■ Directions ■
For the entries below, print exactly the lines between the line holding "X129300000Y-97000000D03*" and the line holding "X144700000Y-90500000D03*", inclusive, and nothing else.

***** Records for this task *****

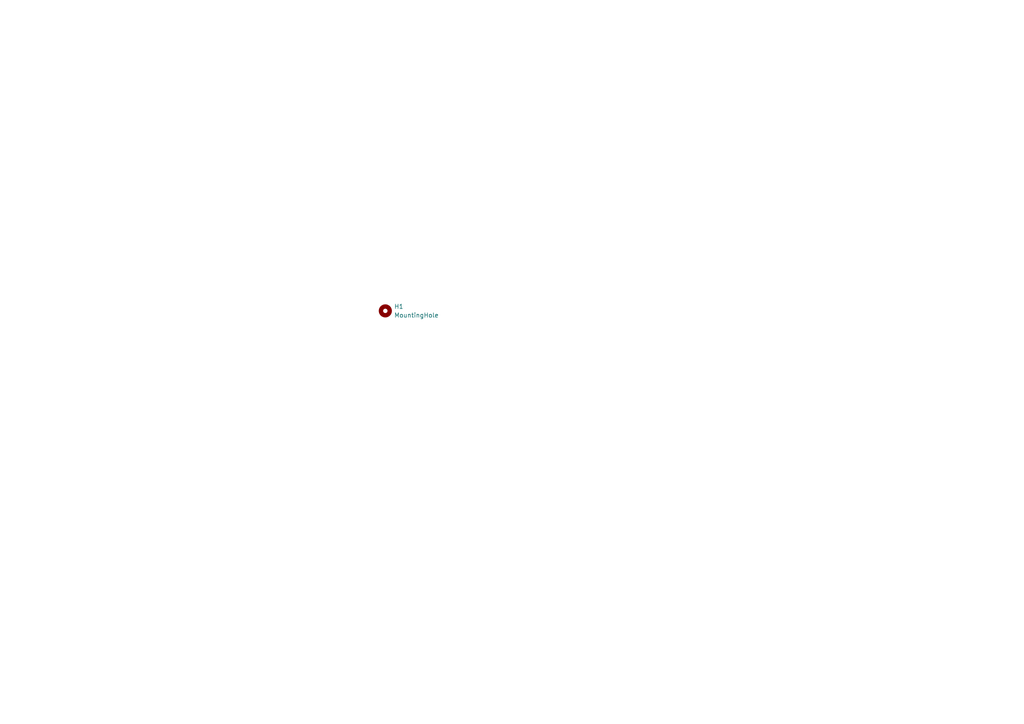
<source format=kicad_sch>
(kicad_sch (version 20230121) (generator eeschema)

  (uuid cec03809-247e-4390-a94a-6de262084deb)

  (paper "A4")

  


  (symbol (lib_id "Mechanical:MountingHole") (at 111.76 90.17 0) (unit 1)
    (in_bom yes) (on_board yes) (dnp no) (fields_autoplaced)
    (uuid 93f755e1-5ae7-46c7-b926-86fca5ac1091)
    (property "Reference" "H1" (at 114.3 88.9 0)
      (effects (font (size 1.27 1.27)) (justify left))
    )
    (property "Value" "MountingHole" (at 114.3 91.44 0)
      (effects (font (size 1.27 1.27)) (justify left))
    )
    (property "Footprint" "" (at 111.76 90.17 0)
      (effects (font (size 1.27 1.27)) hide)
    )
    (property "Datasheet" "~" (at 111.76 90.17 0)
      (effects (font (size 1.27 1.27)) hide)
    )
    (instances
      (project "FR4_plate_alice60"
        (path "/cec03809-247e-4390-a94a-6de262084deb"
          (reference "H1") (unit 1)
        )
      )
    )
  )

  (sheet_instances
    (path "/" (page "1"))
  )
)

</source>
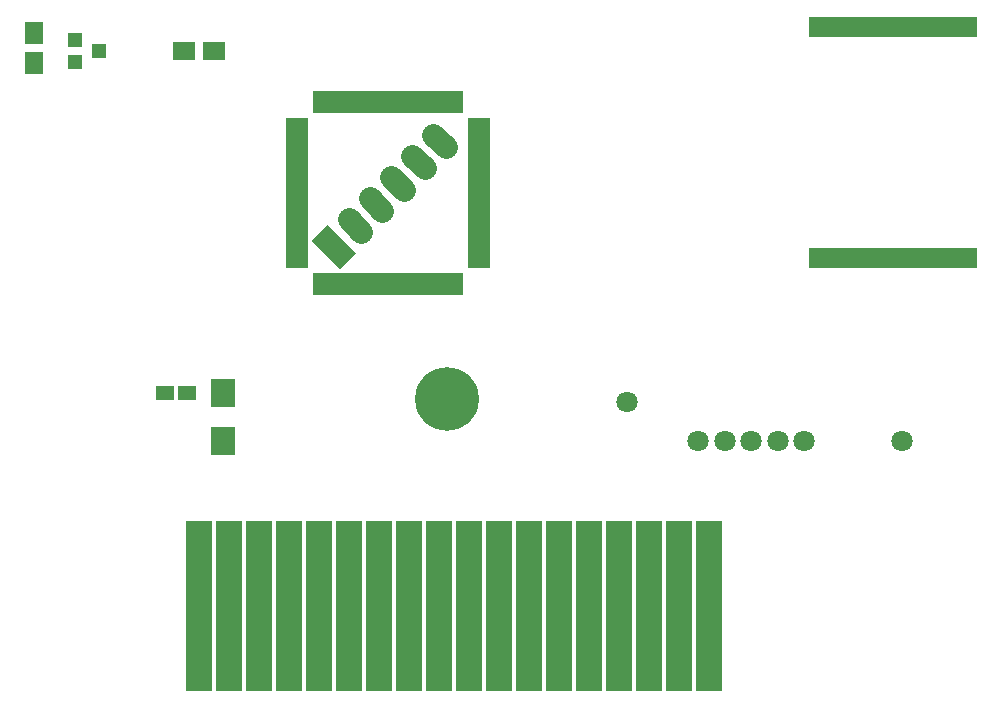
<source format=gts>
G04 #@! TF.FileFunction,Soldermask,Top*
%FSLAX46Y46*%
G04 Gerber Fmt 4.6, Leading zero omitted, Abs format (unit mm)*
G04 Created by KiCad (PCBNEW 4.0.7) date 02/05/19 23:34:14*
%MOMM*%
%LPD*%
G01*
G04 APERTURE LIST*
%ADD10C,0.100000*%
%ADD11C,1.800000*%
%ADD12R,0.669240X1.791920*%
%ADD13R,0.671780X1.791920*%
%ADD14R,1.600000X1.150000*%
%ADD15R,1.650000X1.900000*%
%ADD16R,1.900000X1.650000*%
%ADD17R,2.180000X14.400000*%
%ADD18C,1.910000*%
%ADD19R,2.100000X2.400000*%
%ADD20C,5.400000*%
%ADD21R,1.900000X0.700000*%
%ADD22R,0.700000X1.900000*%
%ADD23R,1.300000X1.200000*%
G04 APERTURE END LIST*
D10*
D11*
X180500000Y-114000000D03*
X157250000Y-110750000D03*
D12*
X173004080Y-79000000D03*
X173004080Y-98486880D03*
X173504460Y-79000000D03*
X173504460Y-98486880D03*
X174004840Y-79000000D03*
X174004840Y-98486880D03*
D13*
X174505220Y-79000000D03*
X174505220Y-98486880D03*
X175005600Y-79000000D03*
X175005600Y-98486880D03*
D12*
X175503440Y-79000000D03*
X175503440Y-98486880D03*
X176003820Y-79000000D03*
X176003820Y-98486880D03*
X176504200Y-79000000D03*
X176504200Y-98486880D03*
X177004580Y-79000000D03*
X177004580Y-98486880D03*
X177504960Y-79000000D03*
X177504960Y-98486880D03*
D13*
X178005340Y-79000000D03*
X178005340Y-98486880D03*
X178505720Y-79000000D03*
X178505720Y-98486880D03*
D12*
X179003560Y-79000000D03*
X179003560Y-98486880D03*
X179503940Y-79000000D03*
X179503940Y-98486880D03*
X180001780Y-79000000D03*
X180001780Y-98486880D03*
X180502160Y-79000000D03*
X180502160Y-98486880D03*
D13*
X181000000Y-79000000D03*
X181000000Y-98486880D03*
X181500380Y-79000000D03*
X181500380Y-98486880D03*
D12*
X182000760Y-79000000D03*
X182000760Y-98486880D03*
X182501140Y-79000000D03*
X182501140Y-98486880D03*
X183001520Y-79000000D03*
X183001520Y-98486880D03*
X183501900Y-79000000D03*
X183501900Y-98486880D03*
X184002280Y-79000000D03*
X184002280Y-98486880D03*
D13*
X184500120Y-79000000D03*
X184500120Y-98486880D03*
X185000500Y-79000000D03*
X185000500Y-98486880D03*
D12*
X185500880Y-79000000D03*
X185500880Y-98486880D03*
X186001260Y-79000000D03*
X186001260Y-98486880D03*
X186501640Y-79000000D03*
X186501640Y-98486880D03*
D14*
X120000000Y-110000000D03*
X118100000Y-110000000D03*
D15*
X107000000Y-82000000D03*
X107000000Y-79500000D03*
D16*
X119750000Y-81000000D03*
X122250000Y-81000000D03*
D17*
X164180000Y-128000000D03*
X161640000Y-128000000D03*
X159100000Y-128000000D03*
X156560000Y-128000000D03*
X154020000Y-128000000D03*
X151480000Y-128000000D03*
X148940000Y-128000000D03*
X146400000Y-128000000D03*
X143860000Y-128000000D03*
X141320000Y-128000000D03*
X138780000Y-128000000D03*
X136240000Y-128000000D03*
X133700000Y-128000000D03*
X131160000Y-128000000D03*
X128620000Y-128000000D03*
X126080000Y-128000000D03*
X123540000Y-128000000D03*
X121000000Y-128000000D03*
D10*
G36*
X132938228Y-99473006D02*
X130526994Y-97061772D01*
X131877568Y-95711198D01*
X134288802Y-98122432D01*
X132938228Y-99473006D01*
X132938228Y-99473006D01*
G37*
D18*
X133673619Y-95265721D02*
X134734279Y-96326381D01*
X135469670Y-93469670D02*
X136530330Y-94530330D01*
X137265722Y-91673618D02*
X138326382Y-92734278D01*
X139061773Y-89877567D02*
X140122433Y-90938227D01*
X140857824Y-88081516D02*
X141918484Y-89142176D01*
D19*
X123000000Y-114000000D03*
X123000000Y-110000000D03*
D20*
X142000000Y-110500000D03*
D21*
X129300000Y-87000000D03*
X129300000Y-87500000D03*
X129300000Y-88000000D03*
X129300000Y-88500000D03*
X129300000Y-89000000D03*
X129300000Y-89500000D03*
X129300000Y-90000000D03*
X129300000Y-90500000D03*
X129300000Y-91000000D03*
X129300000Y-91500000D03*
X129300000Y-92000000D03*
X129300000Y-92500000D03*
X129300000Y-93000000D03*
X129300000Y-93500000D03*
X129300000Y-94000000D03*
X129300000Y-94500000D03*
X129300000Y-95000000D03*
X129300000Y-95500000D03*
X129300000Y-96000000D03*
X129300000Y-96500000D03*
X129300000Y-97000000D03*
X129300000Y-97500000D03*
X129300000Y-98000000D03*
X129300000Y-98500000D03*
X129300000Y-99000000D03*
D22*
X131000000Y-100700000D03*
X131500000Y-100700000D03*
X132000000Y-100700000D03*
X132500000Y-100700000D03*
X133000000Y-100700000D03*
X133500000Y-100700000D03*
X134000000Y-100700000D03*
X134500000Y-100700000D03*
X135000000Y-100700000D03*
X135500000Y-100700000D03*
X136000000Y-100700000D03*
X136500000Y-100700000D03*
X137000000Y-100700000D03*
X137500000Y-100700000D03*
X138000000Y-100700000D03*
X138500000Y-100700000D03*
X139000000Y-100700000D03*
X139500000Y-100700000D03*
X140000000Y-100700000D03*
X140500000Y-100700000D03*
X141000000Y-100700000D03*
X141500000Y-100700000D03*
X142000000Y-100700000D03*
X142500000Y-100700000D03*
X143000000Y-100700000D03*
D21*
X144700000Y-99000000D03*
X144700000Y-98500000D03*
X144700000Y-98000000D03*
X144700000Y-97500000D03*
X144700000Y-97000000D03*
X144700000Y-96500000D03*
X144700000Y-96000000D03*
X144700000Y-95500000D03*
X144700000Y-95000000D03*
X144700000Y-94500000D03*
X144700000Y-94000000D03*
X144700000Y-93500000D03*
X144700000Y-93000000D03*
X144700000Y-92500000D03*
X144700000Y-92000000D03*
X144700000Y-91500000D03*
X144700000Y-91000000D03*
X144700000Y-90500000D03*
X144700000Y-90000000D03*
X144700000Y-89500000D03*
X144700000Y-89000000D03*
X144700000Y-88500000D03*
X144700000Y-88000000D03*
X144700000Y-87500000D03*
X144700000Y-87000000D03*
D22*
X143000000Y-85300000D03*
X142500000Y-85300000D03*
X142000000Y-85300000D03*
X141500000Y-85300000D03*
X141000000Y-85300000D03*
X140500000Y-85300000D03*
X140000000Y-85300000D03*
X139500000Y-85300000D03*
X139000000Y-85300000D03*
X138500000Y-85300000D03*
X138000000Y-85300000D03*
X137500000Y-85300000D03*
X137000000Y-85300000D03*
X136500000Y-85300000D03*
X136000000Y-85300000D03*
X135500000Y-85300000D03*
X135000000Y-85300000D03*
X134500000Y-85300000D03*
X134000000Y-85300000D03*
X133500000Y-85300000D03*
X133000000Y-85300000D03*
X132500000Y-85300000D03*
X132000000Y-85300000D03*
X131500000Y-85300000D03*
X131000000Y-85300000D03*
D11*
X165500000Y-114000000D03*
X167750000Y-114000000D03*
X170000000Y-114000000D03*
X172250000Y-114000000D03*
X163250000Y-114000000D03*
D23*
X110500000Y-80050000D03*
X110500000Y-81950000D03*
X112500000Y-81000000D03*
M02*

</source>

*****

■ Answer space ■
X129300000Y-97000000D03*
X129300000Y-97500000D03*
X129300000Y-98000000D03*
X129300000Y-98500000D03*
X129300000Y-99000000D03*
D22*
X131000000Y-100700000D03*
X131500000Y-100700000D03*
X132000000Y-100700000D03*
X132500000Y-100700000D03*
X133000000Y-100700000D03*
X133500000Y-100700000D03*
X134000000Y-100700000D03*
X134500000Y-100700000D03*
X135000000Y-100700000D03*
X135500000Y-100700000D03*
X136000000Y-100700000D03*
X136500000Y-100700000D03*
X137000000Y-100700000D03*
X137500000Y-100700000D03*
X138000000Y-100700000D03*
X138500000Y-100700000D03*
X139000000Y-100700000D03*
X139500000Y-100700000D03*
X140000000Y-100700000D03*
X140500000Y-100700000D03*
X141000000Y-100700000D03*
X141500000Y-100700000D03*
X142000000Y-100700000D03*
X142500000Y-100700000D03*
X143000000Y-100700000D03*
D21*
X144700000Y-99000000D03*
X144700000Y-98500000D03*
X144700000Y-98000000D03*
X144700000Y-97500000D03*
X144700000Y-97000000D03*
X144700000Y-96500000D03*
X144700000Y-96000000D03*
X144700000Y-95500000D03*
X144700000Y-95000000D03*
X144700000Y-94500000D03*
X144700000Y-94000000D03*
X144700000Y-93500000D03*
X144700000Y-93000000D03*
X144700000Y-92500000D03*
X144700000Y-92000000D03*
X144700000Y-91500000D03*
X144700000Y-91000000D03*
X144700000Y-90500000D03*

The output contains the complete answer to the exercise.